D’un culot à toute épreuve, ceux que je considère comme les plus mal élevés, se sont montrés particulièrement nombreux cette année. Outre les classiques questions « Sensei, comment on dit couille en anglais ? » généralement posées dans les couloirs après les cours, certains monstres n’hésitent pas à déblatérer des horreurs en pleine leçon. Lors d’un cours assez mouvementé, l’un des élèves sérieux tentait de rétablir le silence en hurlant à ses camarades de se taire. Cela arrive parfois en effet, que le responsable de classe soit chargé de la discipline. Dans une mauvaise classe, cela n’a bien sûr aucun effet. Bref, après avoir crié cinq fois aux autres de fermer leur clapet, un môme se mit à dire « Il faudrait dire shut up puisque nous sommes en cours d’anglais », ce en quoi il n’avait pas tort, bien que je trouve l’expression un peu trop cinglante. Hélas il ajouta : « Il y a fuck aussi ». J’ignore où il avait entendu un tel mot mais je lui répondis que c’était très mal poli. Il s’amusa ensuite à me mettre les nerfs en boule en répétant la formule trois fois… Dans la même classe, un gamin passe ses journées à faire des découpages (un autre), non sans ponctuer ses monologues de mots portés sous la ceinture.

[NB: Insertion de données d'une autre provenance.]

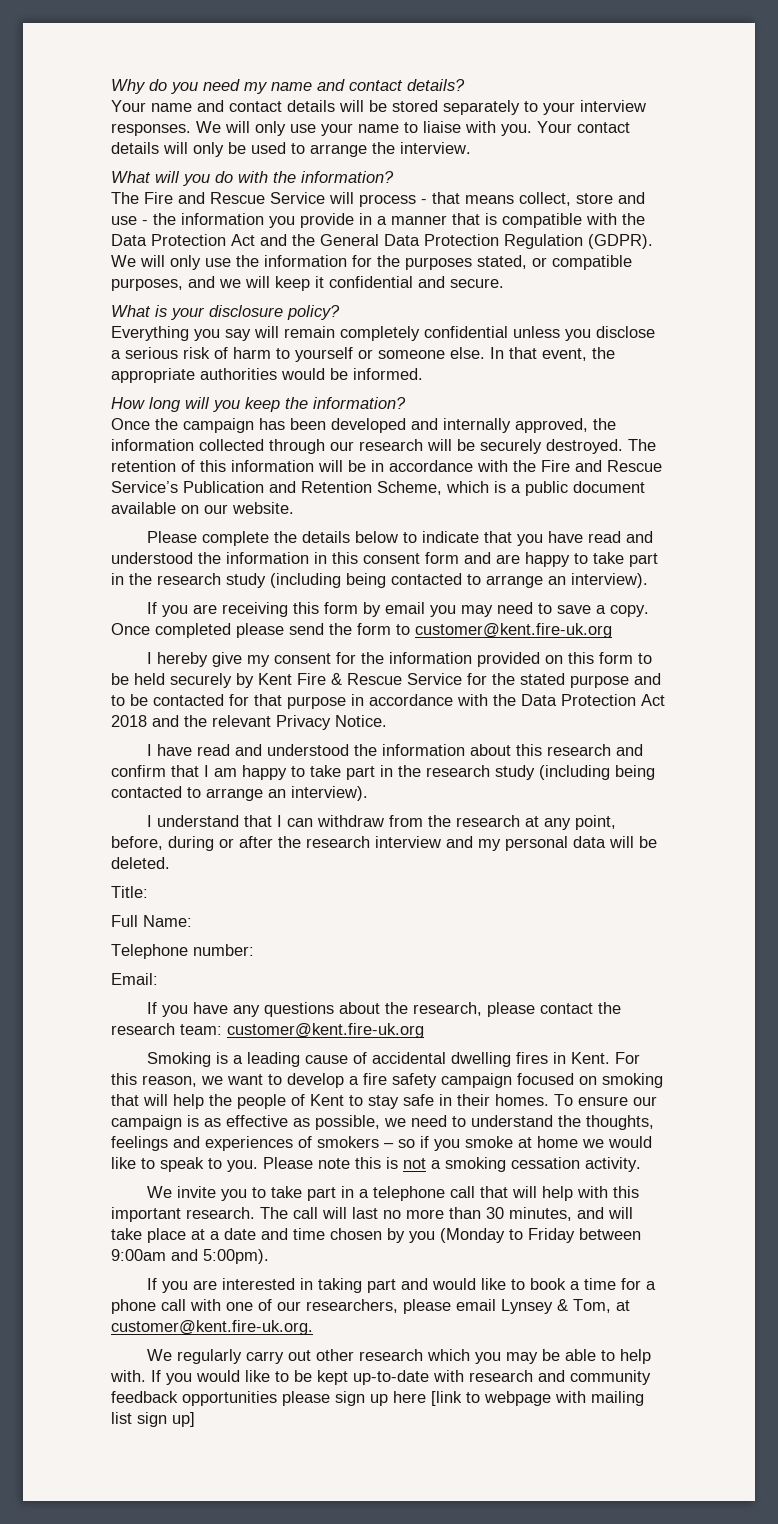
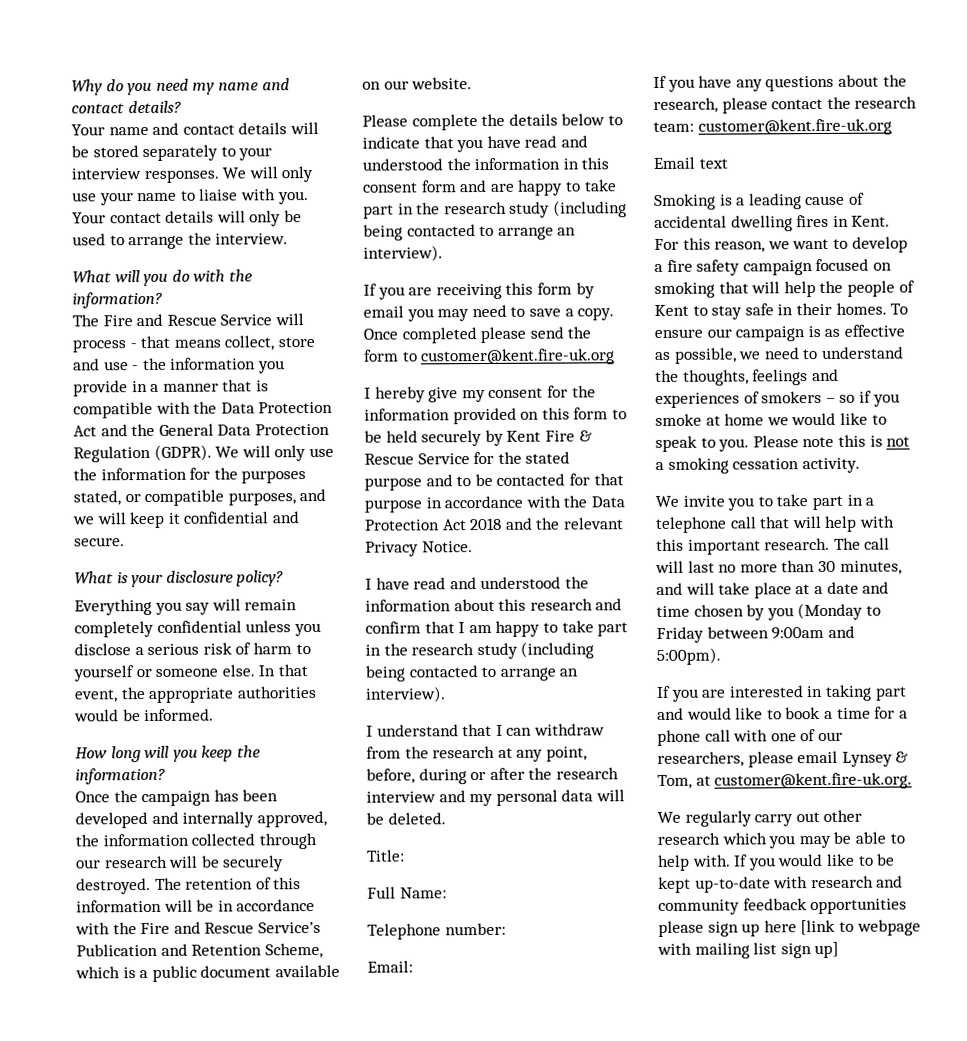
(424, 1030) none -> [653,156,728,169] // Email text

Plus inquiétant, un cinquième année (CM2) me demanda sans aucun scrupule, et ce, lors la toute première session, si j’étais homosexuel (je venais d’expliquer brièvement la différence entre he et she) puis, dix minutes plus tard, si je trompais ma femme.

Je venais de démarrer l’année et je ne tenais pas à me mettre en rogne. L’institutrice m’invita à ignorer la chose. Ah, si j’avais eu mon Torgnolle note sous la main…

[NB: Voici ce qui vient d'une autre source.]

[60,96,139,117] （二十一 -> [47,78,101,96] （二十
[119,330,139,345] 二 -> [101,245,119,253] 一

Enfin un petit gros de sixième me posa la question suivante, lors de mon premier repas dans la classe : « Vous avez des relations sexuelles avec votre épouse ? », chose que l’on ne m’avais pas demandée depuis le collège l’année d’avant.

 

Je le répète, un individu peut adopter un ou plusieurs de ces comportements pendant une période que l’on pourrait nommer « l’âge con » (à ne pas confondre avec l’âge bête qui vient plus tard). Sa durée dépend du sujet.

Depuis mes débuts en tant qu’assistant professeur il y a plus de cinq ans, j’ai l’intime conviction que le nombre d’écoliers touchés n’a cessé d’augmenter comme une épidémie. Que me réserve donc l’année prochaine ? J’en frissonne d’avance.

 

NB : La photo date de 2002, période où je n’avais à déplorer que peu de cas difficiles.